Zum Dokument direkt:
http://www.av-nds.de/images/Artikel...resbericht_Binnenfischerei_2016_final_web.pdf

Thomas Finkbeiner


----------



## Kochtopf (8. November 2017)

*AW: Jahresbericht zur Deutschen Binnenfischerei und Binnenaquakultur 2016*

Schade dass so viel geschätzt wurde... die Daten von Hessen sind bspw. ähnlichaussagekräftig wie eine Pressemitteilung der Fr. Dr.
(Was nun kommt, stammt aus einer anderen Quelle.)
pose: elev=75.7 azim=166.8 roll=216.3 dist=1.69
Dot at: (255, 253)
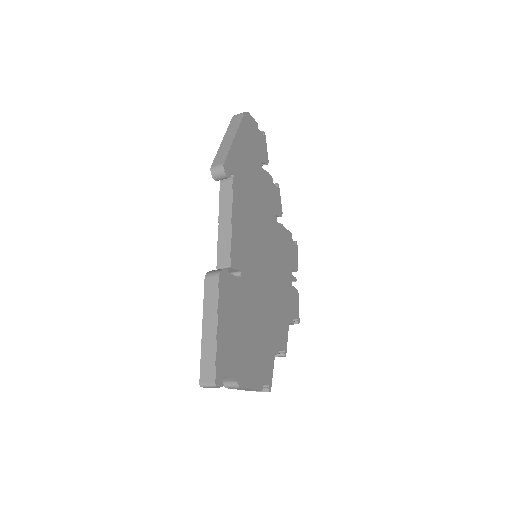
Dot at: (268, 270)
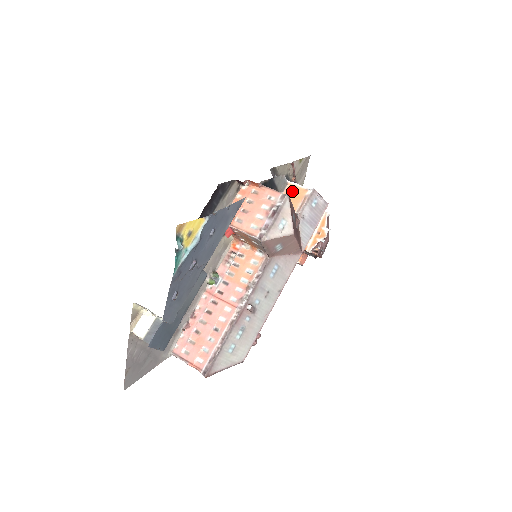
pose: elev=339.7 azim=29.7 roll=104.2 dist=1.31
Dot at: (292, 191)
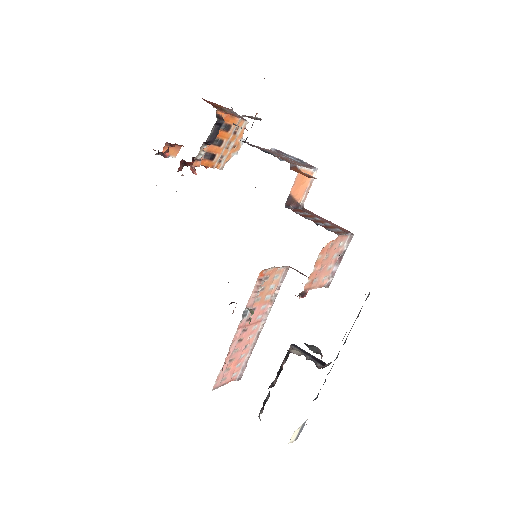
Dot at: (301, 178)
Dingenskirchen- Kasan


----------



## Thomas9904 (8. November 2017)

*AW: Jahresbericht zur Deutschen Binnenfischerei und Binnenaquakultur 2016*

Grundsätzlich (einmal mehr bei diesen "Wissenschaftlern") wird ja viel geschätzt und hochgerechnet, hier wirds aber wenigstens deutlich zugegeben. 
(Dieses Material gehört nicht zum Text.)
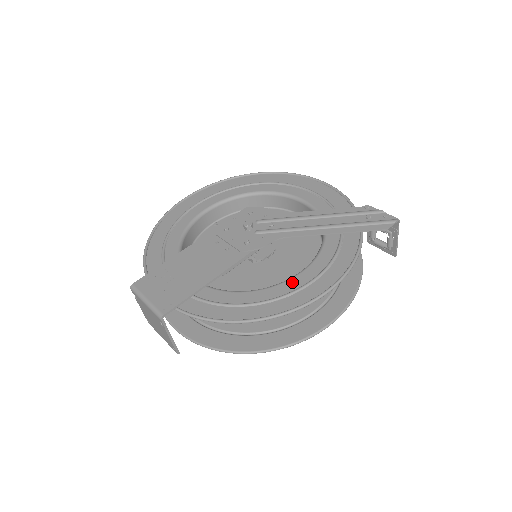
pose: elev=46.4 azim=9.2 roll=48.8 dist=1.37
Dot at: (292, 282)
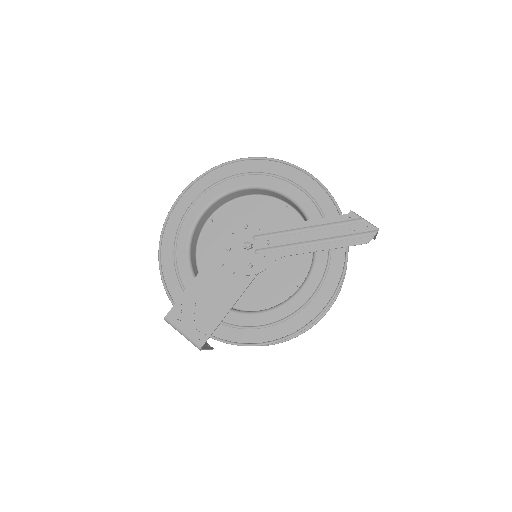
Dot at: (295, 301)
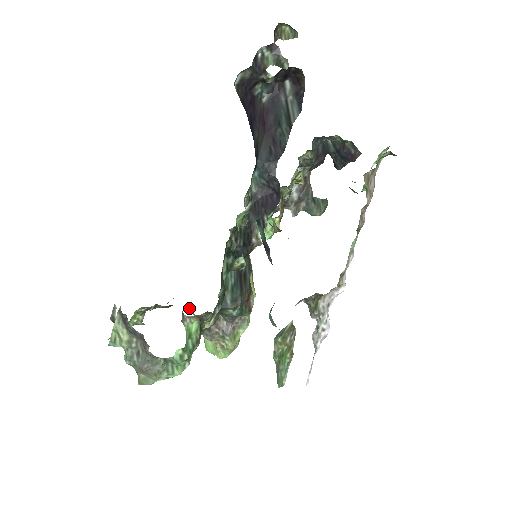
Er schreibt ja selber, dass eine realistische Abschätzung der Fänge der Angelfischerei in deutschen Binnengewässern methodisch äußerst problematisch wäre, und die im vorliegenden Bericht ausgewiesenen Fangmengen für die meisten Länder über die Anzahl an Fischereischeinen und die Annahme eines jährlichen Durchschnittsfanges je Angler *geschätzt wurden*. 

Und dass daher auch die in Tab. 2 ausgewiesenen Fangzahl der Angler von etwa 18 200 t eine sehr grobe und wahrscheinlich über der tatsächlich entnommenen Menge liegende Schätzgröße ohne Möglichkeit zur Ableitung von Tendenzen darstellen würde.... 

Dass aber (siehe Baglimit Dorsch) auf Grund solcher ""wissenschaftlicher" Schätzungen" Verbote und Einschränkungen kommen, sind wir als Angler ja gewohnt...


----------



## Kochtopf (8. November 2017)

*AW: Jahresbericht zur Deutschen Binnenfischerei und Binnenaquakultur 2016*



Thomas9904 schrieb:


> Dass aber (siehe Baglimit Dorsch) auf Grund solcher ""wissenschaftlicher" Schätzungen" Verbote und Einschränkungen kommen, sind wir als Angler ja gewohnt...



Viel besser wäre es, anhand dieser Zahlen den DAFV zum Besatz zu verpflichten, dann wären meine beiträge wenigstens zu was gut...


----------



## Thomas9904 (8. November 2017)

*AW: Jahresbericht zur Deutschen Binnenfischerei und Binnenaquakultur 2016*

;-)))))))))))


----------